All parts of your identity…particularly gender, will affect your experiences as a survivor of sexual assault.
Survivors of rape experience the assault and healing process in a very personal way. However, the crime occurs within a broad cultural context that enables violence against certain groups of people. All parts of your identity, such as race, ethnicity, sexual orientation, age, and particularly gender, will affect your experiences as a survivor of sexual assault.
Rape is a highly personal crime in which you are treated like you do not matter. It is a deeply hurtful and dehumanizing experience for anyone. The feelings of disgrace and shame are deep. After an assault, survivors of all gender identities, races, and cultures tend to question who they are, what they want, and how to recognize their very selves. Healing is possible.
The following is intended to help you realize how your understanding of gender roles and your gender identity might impact your experience as a survivor.
Assigned Female at Birth
- Most women are aware of the possibility of being raped from a young age. Women and girls are often told about the ways they can prevent sexual assault – by not wearing certain clothes, not seeming sexual, never being drunk, not going out alone or being escorted by a man, the list goes on. Unfortunately, such rules place the responsibility of preventing sexual assault on women and therefore also place the blame on female survivors.
- Women and girls are frequently taught that all men want sex and it is the job of women to set the sexual limits. This leads women survivors to blame themselves for for the assault and many to feel that they hate being women. Women often change their dress and appearance after an assault to appear less traditionally feminine.
- Many women are very likely to be survivors of other gender-based violence (child sexual abuse, domestic violence, sexual harassment, or exploitation). Multiple traumatic experiences compound each other and complicate healing.
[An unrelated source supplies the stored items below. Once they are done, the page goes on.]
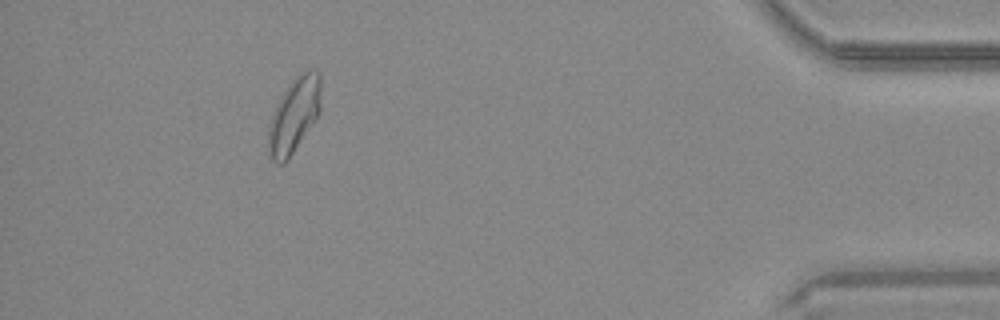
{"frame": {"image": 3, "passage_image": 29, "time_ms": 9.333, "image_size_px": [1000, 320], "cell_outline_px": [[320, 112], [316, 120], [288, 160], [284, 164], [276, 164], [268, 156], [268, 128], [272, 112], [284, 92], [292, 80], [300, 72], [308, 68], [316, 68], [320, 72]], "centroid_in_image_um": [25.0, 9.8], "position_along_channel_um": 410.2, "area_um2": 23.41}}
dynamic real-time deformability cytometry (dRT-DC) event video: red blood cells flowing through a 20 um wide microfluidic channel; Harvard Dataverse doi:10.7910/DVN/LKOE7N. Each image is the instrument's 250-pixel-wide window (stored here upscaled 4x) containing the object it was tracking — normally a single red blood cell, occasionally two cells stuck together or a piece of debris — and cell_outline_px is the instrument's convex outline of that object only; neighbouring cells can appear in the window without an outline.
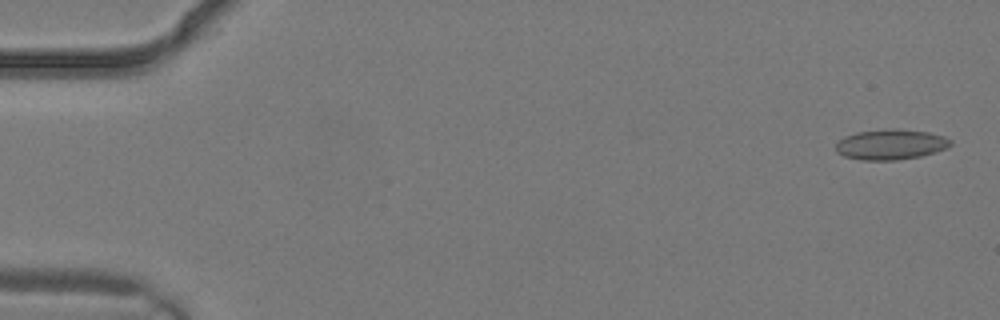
{"species": "common noctule bat (a hibernating species)", "species_latin": "Nyctalus noctula", "temperature_condition": "warm", "stored_images_in_passage": 3, "camera_frame_rate_fps": 3000, "um_per_image_px": 0.085, "animal": {"sex": "male", "body_mass_g": 19.2, "forearm_length_mm": 51.8}, "frame": {"image": 1, "passage_image": 1, "time_ms": 0.0, "image_size_px": [1000, 320], "cell_outline_px": [[952, 144], [948, 148], [936, 152], [920, 156], [896, 160], [860, 160], [844, 156], [836, 152], [836, 144], [844, 136], [856, 132], [888, 128], [892, 128], [928, 132], [944, 136], [952, 140]], "centroid_in_image_um": [75.72, 12.27], "position_along_channel_um": 9.3, "area_um2": 20.46}}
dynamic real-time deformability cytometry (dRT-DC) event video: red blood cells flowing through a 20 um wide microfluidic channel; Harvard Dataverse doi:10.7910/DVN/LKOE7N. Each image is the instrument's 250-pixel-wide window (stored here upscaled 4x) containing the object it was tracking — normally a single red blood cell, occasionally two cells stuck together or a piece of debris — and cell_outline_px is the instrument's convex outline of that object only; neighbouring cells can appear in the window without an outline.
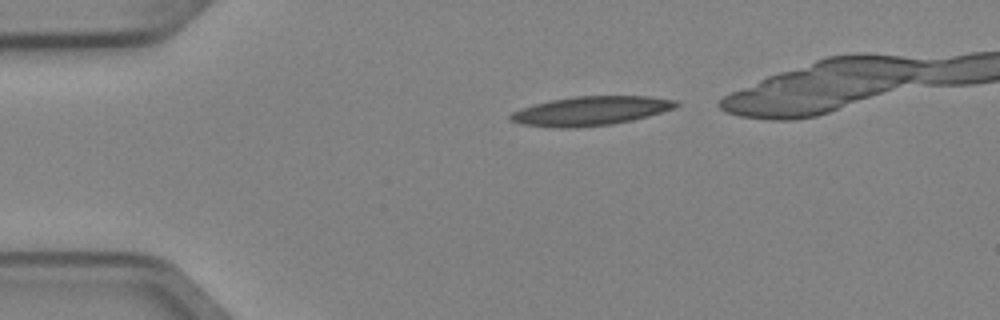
{"species": "Egyptian fruit bat (a non-hibernating species)", "species_latin": "Rousettus aegyptiacus", "temperature_condition": "cold", "stored_images_in_passage": 3, "camera_frame_rate_fps": 3000, "um_per_image_px": 0.085, "animal": {"sex": "female"}, "frame": {"image": 1, "passage_image": 3, "time_ms": 0.667, "image_size_px": [1000, 320], "cell_outline_px": [[680, 104], [676, 108], [648, 116], [632, 120], [612, 124], [576, 128], [552, 128], [520, 124], [508, 120], [508, 116], [512, 112], [520, 108], [552, 100], [572, 96], [648, 96], [676, 100]], "centroid_in_image_um": [50.18, 9.43], "position_along_channel_um": 34.8, "area_um2": 28.32}}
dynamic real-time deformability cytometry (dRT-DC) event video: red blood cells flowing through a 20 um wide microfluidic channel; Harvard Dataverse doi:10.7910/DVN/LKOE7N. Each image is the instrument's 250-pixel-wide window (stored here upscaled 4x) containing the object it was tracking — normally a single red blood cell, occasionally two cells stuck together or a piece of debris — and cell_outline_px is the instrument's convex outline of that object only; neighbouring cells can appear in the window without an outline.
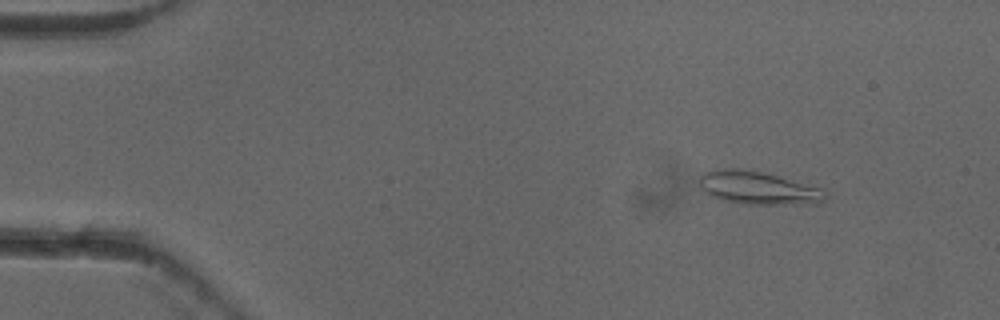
{"species": "common noctule bat (a hibernating species)", "species_latin": "Nyctalus noctula", "temperature_condition": "cold", "stored_images_in_passage": 5, "camera_frame_rate_fps": 3000, "um_per_image_px": 0.085, "animal": {"sex": "female"}, "frame": {"image": 1, "passage_image": 1, "time_ms": 0.0, "image_size_px": [1000, 320], "cell_outline_px": [[828, 192], [824, 200], [820, 204], [744, 204], [724, 200], [712, 196], [700, 184], [700, 176], [704, 172], [732, 168], [736, 168], [760, 172], [824, 188]], "centroid_in_image_um": [64.54, 15.99], "position_along_channel_um": 20.5, "area_um2": 23.87}}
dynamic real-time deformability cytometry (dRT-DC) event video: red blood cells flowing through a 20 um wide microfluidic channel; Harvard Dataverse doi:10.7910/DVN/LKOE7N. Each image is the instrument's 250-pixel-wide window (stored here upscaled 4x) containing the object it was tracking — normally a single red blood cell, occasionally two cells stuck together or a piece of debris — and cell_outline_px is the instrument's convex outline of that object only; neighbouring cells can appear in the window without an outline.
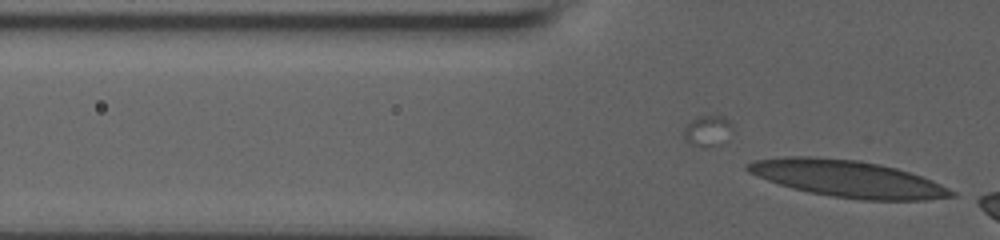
{"species": "human", "species_latin": "Homo sapiens", "temperature_condition": "room temperature", "stored_images_in_passage": 29, "camera_frame_rate_fps": 3000, "um_per_image_px": 0.085, "donor": {"sex": "male"}, "frame": {"image": 1, "passage_image": 29, "time_ms": 9.333, "image_size_px": [1000, 240], "cell_outline_px": [[956, 196], [924, 200], [860, 200], [832, 196], [808, 192], [792, 188], [756, 176], [748, 172], [744, 168], [744, 164], [756, 160], [784, 156], [816, 156], [860, 160], [880, 164], [896, 168], [932, 180], [956, 192]], "centroid_in_image_um": [72.01, 15.18], "position_along_channel_um": 53.8, "area_um2": 43.81}}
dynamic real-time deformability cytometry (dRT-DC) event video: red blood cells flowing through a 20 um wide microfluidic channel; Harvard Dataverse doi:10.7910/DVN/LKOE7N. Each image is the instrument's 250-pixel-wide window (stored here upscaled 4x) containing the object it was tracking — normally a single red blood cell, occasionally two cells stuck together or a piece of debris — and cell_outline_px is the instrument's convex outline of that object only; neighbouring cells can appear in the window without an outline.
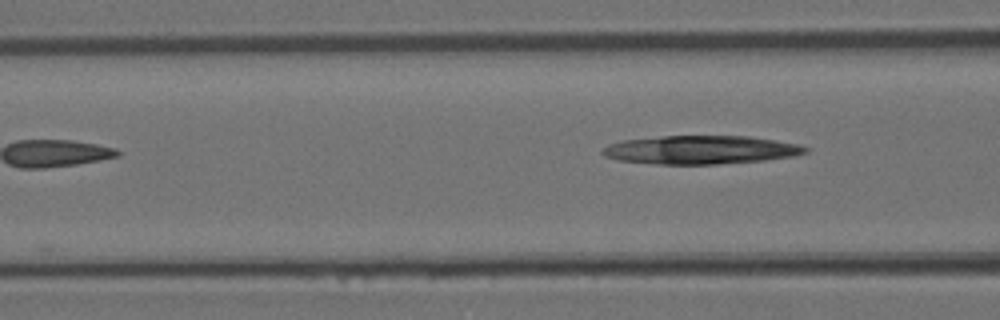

- Part of the healing process will be to honor your strengths and recognize what a powerful person you can be on the other side of this turmoil.
Assigned Male at Birth
- Being raped is an assault against many commonly held stereotypes about what it means “to be a man.” Men are supposed to be able to fight anyone off. The need to be tough, invulnerable, and aggressive is drummed into many young boys. Boys who do not like or fit this mold are often subjected to sexual harassment and assault from a very young age.
- In more hyper-masculine settings, the need to be a tough guy is a matter of life and death and the definition of masculinity is even more violent and controlling.
- The sexual assault experience can lead a male survivor to question his identity as a man, question his sexuality, and leave him feeling as if he does not know how to behave even in simple situations. A survivor may react by taking on extremely macho behaviors, to appear less vulnerable, or by taking on feminine attributes and dress in an attempt to protect himself.
- Part of the healing process will be to define for yourself a new, hopefully more affirming, version of masculinity, including honoring the positive ways in which you have been strong.